A factor contributing to the emergence of open-air drug markets was the low priority given to street-level drug enforcement. Until the mid-1980s, traditional narcotics enforcement in the United States concentrated resources on wholesale drug activity. This was partly due to the Knapp Commission Report (1972), which lambasted the New York City Police Department for widespread corruption related to local drug enforcement. The consequence of this report was that street-level enforcement across the country was effectively halted; neighborhood patrol officers were replaced by reactive units whose mission was to respond to, rather than prevent crime† and open-air markets began to thrive.25
† Zimmer (1990) noted: “Removed from daily contact with specific neighborhoods, patrol officers thus lost both the opportunity and motivation to enforce standards of conduct critical to order maintenance.”

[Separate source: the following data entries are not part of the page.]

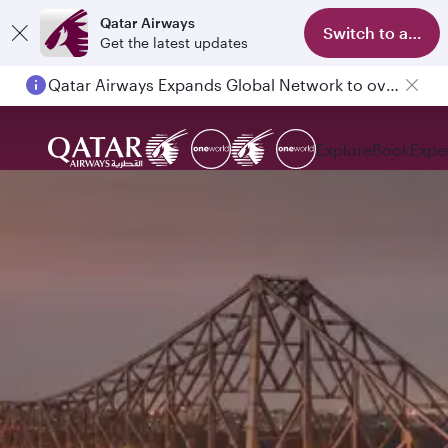
Qatar Airways
Switch to app
Get the latest updates
Qatar Airways Expands Global Network to over 160 Destinations
Explore
Book
Expe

The emergence of crack cocaine in the early 1980s fuelled already buoyant drug markets and forced the police to reexamine street-level enforcement. Police authorities responded to the idea that enforcement tactics had been targeted at the wrong level of distribution and aimed to disrupt street-level markets, making them unpredictable for both buyer and seller. A principle of this method was “inconvenience policing,” which aimed to increase the drug search time or to otherwise place obstacles in the way of the buying process. The idea was that although such measures would probably not deter serious and addicted users, casual and novice users would be discouraged from buying and therefore the market would be constricted.26 Enforcement strategies aimed at this level included: high visibility policing, test purchase operations and reverse stings, the efficacy of which are discussed in the responses section. In addition, it became clear that police enforcement alone was ineffective at reducing drug-related activity and latterly there has been an increased focus on multi-agency cooperation to implement innovative approaches such as civil enforcement procedures.